Interestingly, the only dud I saw was Shadow of the Holy Book, directed by DocPoint founder Arto Halonen. The film is a failed attempt to shame the vast array of international corporations that do business in Turkmenistan, one of the world's worst three nations for human rights and free speech, and also one of its biggest gas and oil producers. The title refers to the Ruhnama, written by the country's dictator Saparmurat Atayevich Niyazov in the spirit of Mao's Little Red Book. As odd as its Kim Jong Il-ish author, this sacred Turkmen text is a mix of made-up history, rules of behavior, and poetry that's studied more often than the Koran in Turkmenistan. Its translation is also a prerequisite for doing business in the Muslim country, which allows for the President for Life to present an aura of legitimacy to his people—“Even Americans and Europeans read the Ruhnama!”—and makes the companies that have translated it into 40 languages thus far complicit in the charade.

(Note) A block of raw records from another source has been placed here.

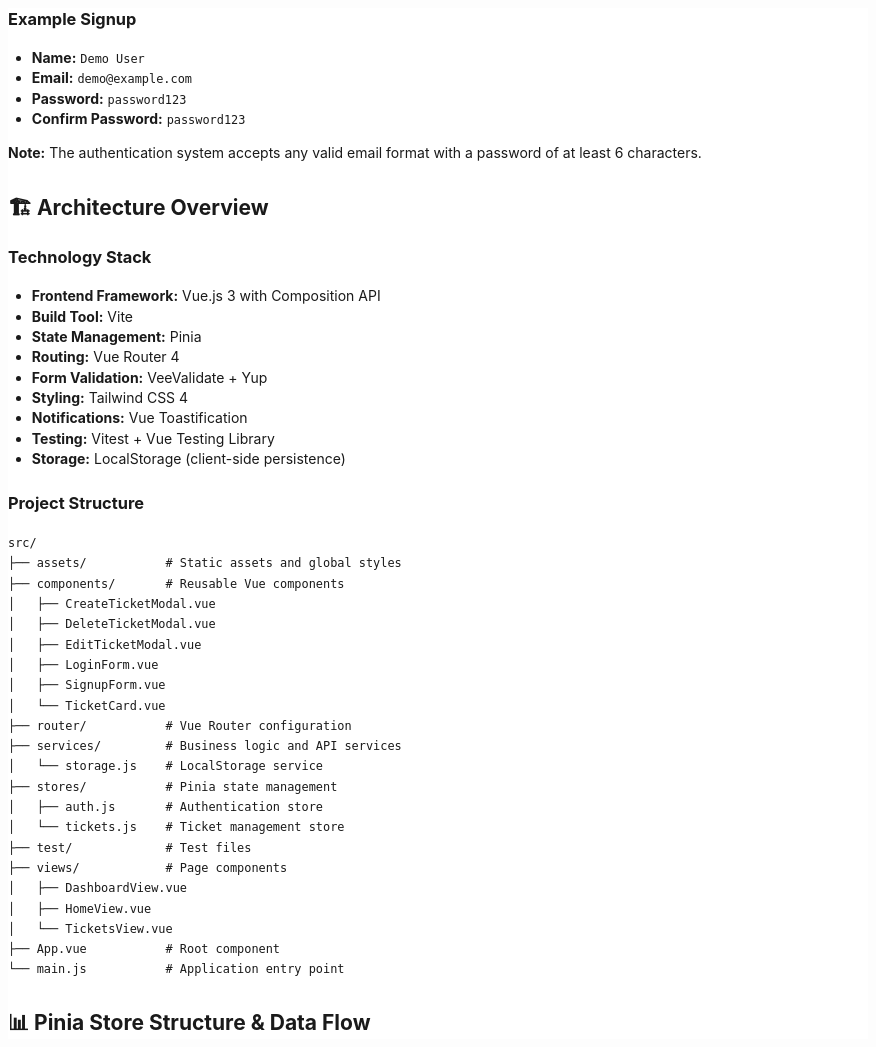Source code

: ### Example Signup
- **Name:** `Demo User`
- **Email:** `demo@example.com`
- **Password:** `password123`
- **Confirm Password:** `password123`

**Note:** The authentication system accepts any valid email format with a password of at least 6 characters.

## 🏗️ Architecture Overview

### Technology Stack

- **Frontend Framework:** Vue.js 3 with Composition API
- **Build Tool:** Vite
- **State Management:** Pinia
- **Routing:** Vue Router 4
- **Form Validation:** VeeValidate + Yup
- **Styling:** Tailwind CSS 4
- **Notifications:** Vue Toastification
- **Testing:** Vitest + Vue Testing Library
- **Storage:** LocalStorage (client-side persistence)

### Project Structure

```
src/
├── assets/           # Static assets and global styles
├── components/       # Reusable Vue components
│   ├── CreateTicketModal.vue
│   ├── DeleteTicketModal.vue
│   ├── EditTicketModal.vue
│   ├── LoginForm.vue
│   ├── SignupForm.vue
│   └── TicketCard.vue
├── router/           # Vue Router configuration
├── services/         # Business logic and API services
│   └── storage.js    # LocalStorage service
├── stores/           # Pinia state management
│   ├── auth.js       # Authentication store
│   └── tickets.js    # Ticket management store
├── test/             # Test files
├── views/            # Page components
│   ├── DashboardView.vue
│   ├── HomeView.vue
│   └── TicketsView.vue
├── App.vue           # Root component
└── main.js           # Application entry point
```

## 📊 Pinia Store Structure & Data Flow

Unfortunately, this globetrotting doc segues from predictable talking-head interviews with former government officials and political refugees to silly recreations, and then finally—and most frustratingly—to repetitive scenes of the filmmaker and his journalist colleague Kevin Frazier trying to get the heads of these corporations to talk to them, but ending up grilling clueless PR flacks instead. (And in one act of filmmaking desperation, an everyday Joe who designed Caterpillar's website for the Ruhnama takes time out of fixing things around his house to chat, appearing sincere when he claims ignorance to the holy book's heinousness—yet the director lingers ominously on a pair of pliers in the guy's hand!) “I think that business is business. And human rights are human rights,” a Czech CEO and refreshing voice of reason finally explains to the annoying duo who didn't seem to get the memo that corporations don't have consciences. By the time we get to what's touted on the screen as the “final 81st phone call” to Turkish company Çalik Holding (whose worn-down PR guy sighs, “It's normal, Kevin. It's normal,” in response to a question about his boss's support of Turkmenistan), one actually wishes Michael Moore would intervene.